In recent years, films such as Wilson Yip Wai-shun's Ip Man (2008) and Teddy Chen Tak-sum's Bodyguards and Assassins (2009) have breathed new life into martial arts movies. But even while fans in the West get a kick out of viewing these re-tooled works, they are still nostalgic for the old-school classics of the 1970s and 1980s, says Goran Topalovic, director of New York's Old School Kung Fu Fest, a nine-film, three-day event which ends today at the Anthology Film Archives in Manhattan.
"Martial arts films have gone through a lot of changes since the 1970s, and the idea of this festival is to celebrate films from that period," says Topalovic, who is also executive director of the New York Asian Film Festival (NYAFF), which takes place every June. "For many of us, these films served as an introduction to martial arts, so we feel a lot of nostalgia for them. They had a powerful effect on kids and teenagers of that period," he says.
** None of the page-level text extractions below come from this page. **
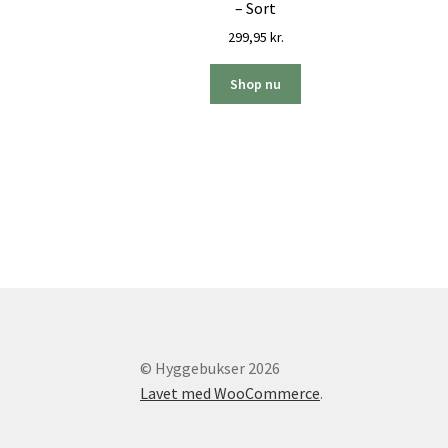
– Sort
299,95
kr.
Shop nu
© Hyggebukser 2026
Lavet med WooCommerce
.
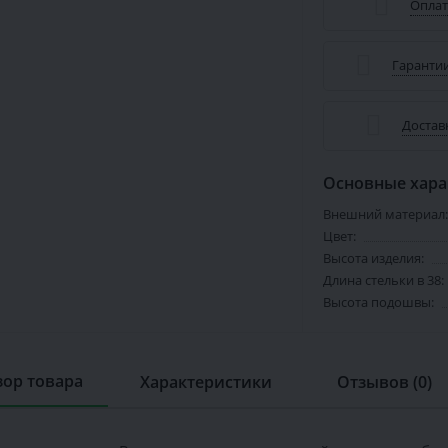
Оплат
Гарантии
Достав
Основные хара
Внешний материал:
Цвет:
Высота изделия:
Длина стельки в 38:
Высота подошвы:
ор товара
Характеристики
Отзывов (0)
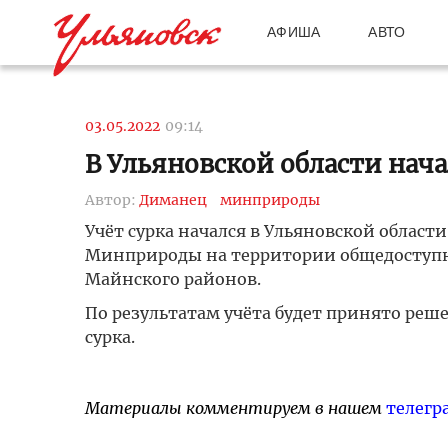
АФИША
АВТО
03.05.2022
09:14
В Ульяновской области нача
Автор:
Диманец
минприроды
Учёт сурка начался в Ульяновской област
Минприроды на территории общедоступн
Майнского районов.
По результатам учёта будет принято реш
сурка.
Материалы комментируем в нашем
телегр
The Old School Kung Ku fest is an adjunct to the NYAFF, which has made its name by screening a broad selection of cutting-edge genre films from across Asia. The kung fu festival has no guests or events, concentrating on the movies.
This year's focus is on late maestro Lau Kar-leung, best known in the US for 1978's The 36th Chamber of Shaolin. Of the seven Hong Kong films in the programme, five were directed by Lau.
American fans' enthusiasm for kung fu films from this period is undimmed, Topalovic says. "These films are … classic works of cinema. They don't rely on special effects, and they don't use actors who do not have a martial arts background," he says.
"Fans like the fact there's not much editing in the fight sequences, and nothing is done to obscure the performances. People who come to our festival appreciate that the actors are really doing martial arts. It is a purely physical form up there on the screen, and that is very inspiring - a bit like great theatre."
Lau, who died last June aged 78, is popular with kung fu fans in the US, Topalovic says. The filmmaker and martial arts master, who could trace a line of study back to legendary sifu Wong Fei-hung, is admired as much for his philosophy as for his skills in Wong's preferred hung kuen (or hung ga) style.